> _Required action_
Write out the items again from the line containing "How many series are shown in this chart?" through the end of the items, switching "chart" to "graph" and keeping everything else the same. Leave the pictures out.

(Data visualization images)
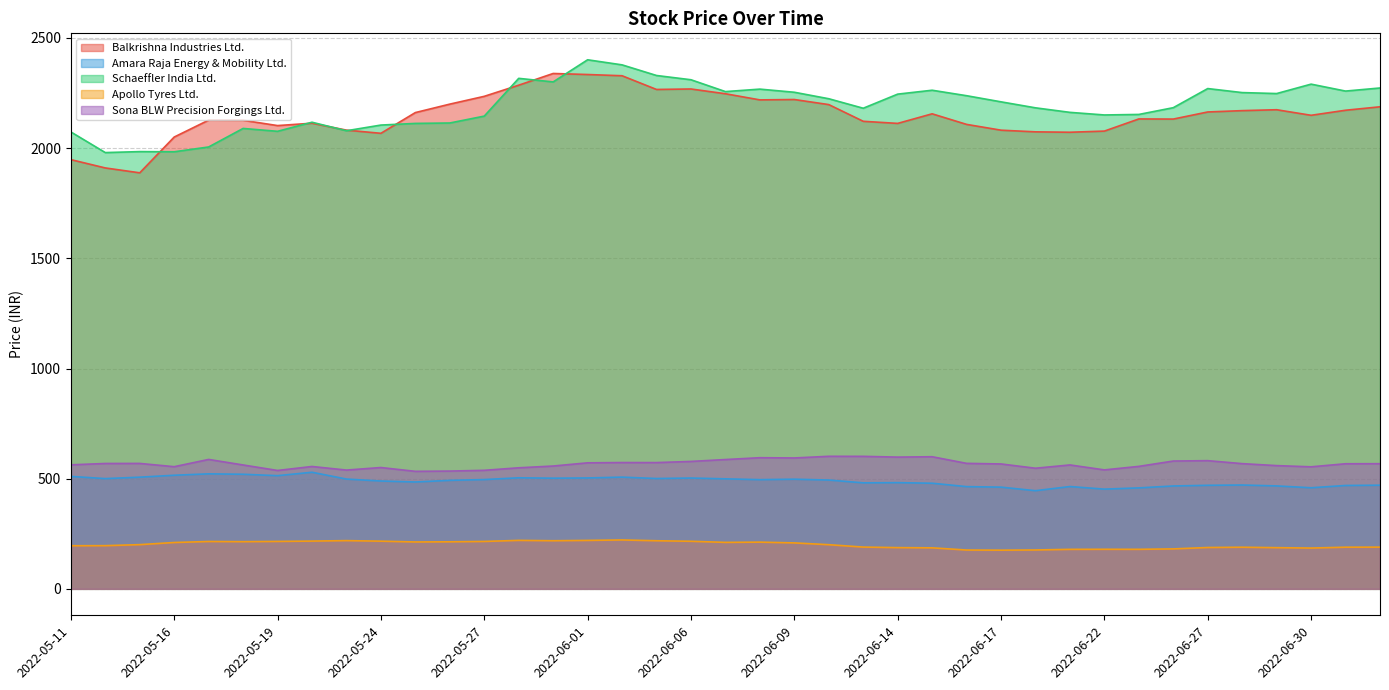

What is the label of the 6th point from the left?

2022-05-18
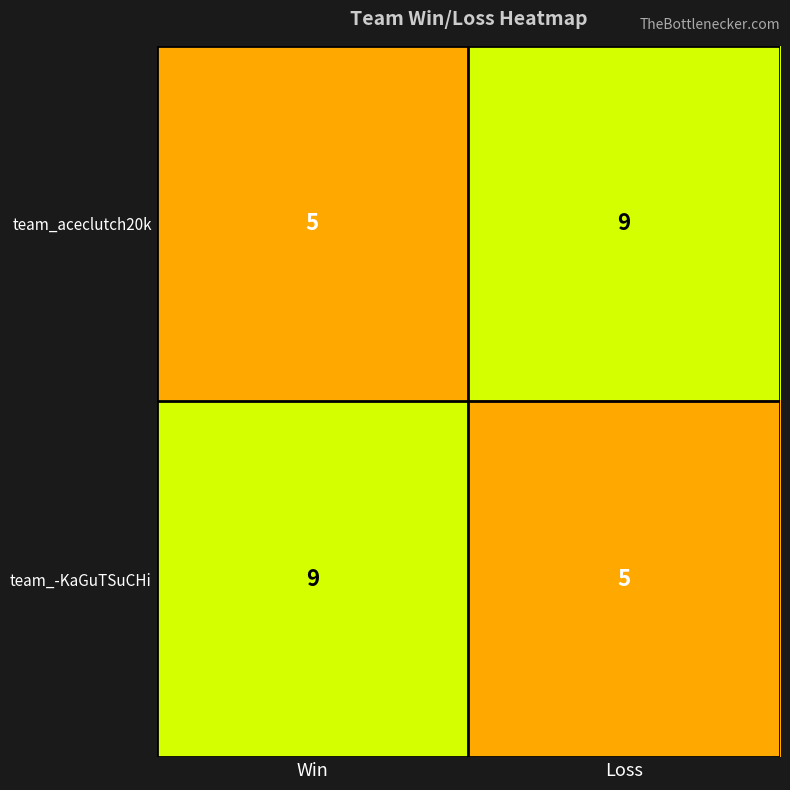

How many series are shown in this chart?

2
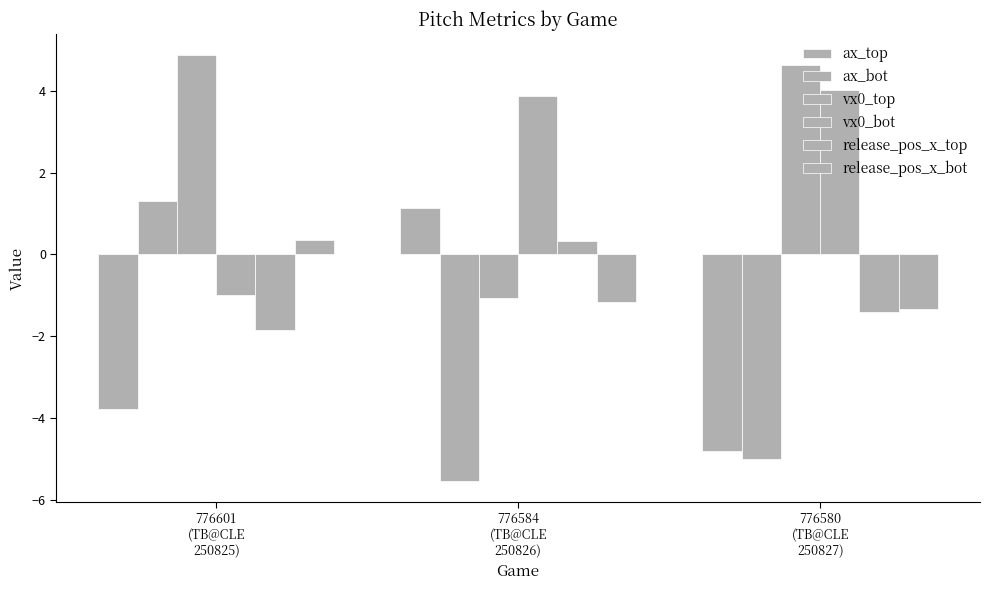

Which has a higher value, 776580
(TB@CLE
250827) or 776601
(TB@CLE
250825)?

776601
(TB@CLE
250825)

> _Problem solution_
How many series are shown in this graph?

2

Which has a higher value, 776580
(TB@CLE
250827) or 776601
(TB@CLE
250825)?

776601
(TB@CLE
250825)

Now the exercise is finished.